Fixtures and Chucks for Woodturning
Doc Green
176 pages
Fox Chapel Publishing
The title should be enough for even the expert woodturner to get excited about. How many times have turners fretted about ways to mount particular pieces? Author Green may in fact have the answer in this excellent and beautifully illustrated book. Green shows you how to make some excellent steadies as well as some interesting and novel PVC vacuum chucks. The author takes you through all of the standard chucks and shows how to make them work better for your turning. This is a great reference book that won’t lie around collecting dust.
Lettering & Sign Carving Workbook
Betty Padden
160 Pages
Fox Chapel Publishing
There are 10 projects in this marvelous book that will help even the professional sign carver improve his/her skills. Author Padden is a very skilled and highly innovative carver and her book shows it. She takes you through her carvings from the first cut in raw wood through to every intricate detail including the final painting. The Paddy’s Pub sign is just one example of the author’s ingenuity but take a look at the detail in the Irish Claddagh Sign embellished with gold leaf. Even the seemingly simple Welcome sign is a work of art. It is amazing how she envisions such simple signs like a cabin nameplate. Amazing! This is one very talented lady and she deserves thanks for sharing it with us.
Fixing a Leak
Some things are just fated to happen. Earlier today a copper pipe in our basement crawl space sprung a pinhole leak and the pipe is in close against a joist. I recalled a press release being sent to me from the PR people at Lenox and the tools they were promoting were new Tight Spaces Tubing Cutters. I thought that this would be a golden opportunity to test them when they actually arrived. I wrapped rubber tape around the leak to hold it and while doing so, the doorbell rang – it was the mailman delivering the new Lenox Cutter samples.
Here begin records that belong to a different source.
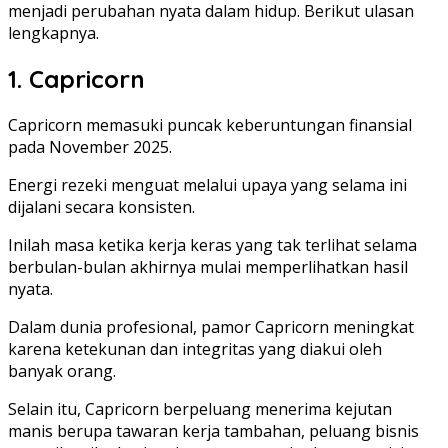
menjadi perubahan nyata dalam hidup. Berikut ulasan
lengkapnya.
1. Capricorn
Capricorn memasuki puncak keberuntungan finansial
pada November 2025.
Energi rezeki menguat melalui upaya yang selama ini
dijalani secara konsisten.
Inilah masa ketika kerja keras yang tak terlihat selama
berbulan-bulan akhirnya mulai memperlihatkan hasil
nyata.
Dalam dunia profesional, pamor Capricorn meningkat
karena ketekunan dan integritas yang diakui oleh
banyak orang.
Selain itu, Capricorn berpeluang menerima kejutan
manis berupa tawaran kerja tambahan, peluang bisnis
I immediately turned off the water and went to work. I used the ½” Tight Spaces Tubing Cutter to very nicely cut the pipe and it fit into the slightly over ½” of space between the pipe and the joist. The Tubing Cutter made a burr-free smooth cut and I was able to repair that leak in moments.
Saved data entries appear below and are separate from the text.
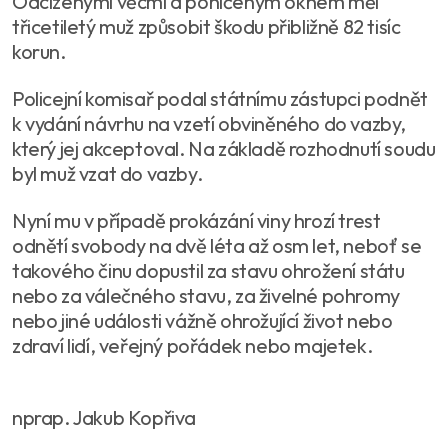
Odcizenými věcmi a poničeným oknem měl
třicetiletý muž způsobit škodu přibližně 82 tisíc
korun.
Policejní komisař podal státnímu zástupci podnět
k vydání návrhu na vzetí obviněného do vazby,
který jej akceptoval. Na základě rozhodnutí soudu
byl muž vzat do vazby.
Nyní mu v případě prokázání viny hrozí trest
odnětí svobody na dvě léta až osm let, neboť se
takového činu dopustil za stavu ohrožení státu
nebo za válečného stavu, za živelné pohromy
nebo jiné události vážně ohrožující život nebo
zdraví lidí, veřejný pořádek nebo majetek.
nprap. Jakub Kopřiva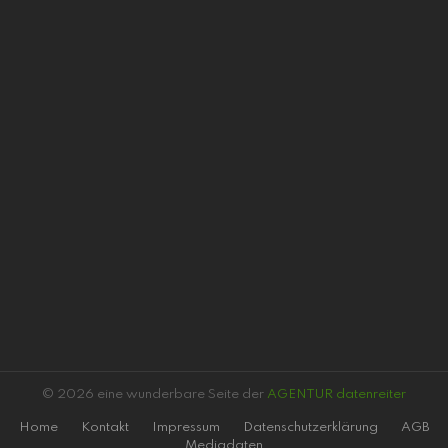
© 2026 eine wunderbare Seite der
AGENTUR datenreiter
Home
Kontakt
Impressum
Datenschutzerklärung
AGB
Mediadaten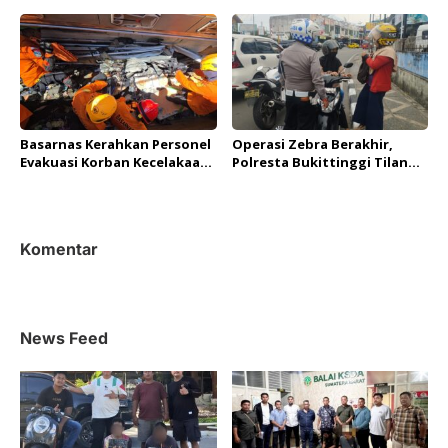
s
Basarnas Kerahkan Personel
Operasi Zebra Berakhir,
Evakuasi Korban Kecelakaan
Polresta Bukittinggi Tilang
Bus ALS di Padangpanjang
426 Kendaraan
Komentar
News Feed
There are three sizes of Tight Spaces Tubing Cutters available, 1” ¾” and ½” and for convenience they are colored red, blue and black respectively. The     Lenox Tubing Cutters need only a half inch of space to make a clean cut and the metal parts in them are of stainless steel because you know that they are going to get wet.
Bessey Snips
The name that we respectively associate with woodworking and welding clamps also has an excellent selection of cutters and snips. The very latest is Bessey’s     line of Erdi Multi-Use Snips. These Snips are very compact, measuring just under 8” in length but don’t let this fool you, they cut through sheet metal like butter. There are three configurations of the Snips, left, right and straight. We tested the D15AL (left) and the D15S (straight). Both are very comfortable to use especially with the soft rubber overmold. There is a nice index finger grip for additional leverage. The blade lock is stiff enough to stay put and not get in the way or slip into the locking position when not wanted. The blades of both snips sit close together without any play and are nicely sharp. The left and presumably the right snips will cut long and straight lines when inverting the tools. Great snips!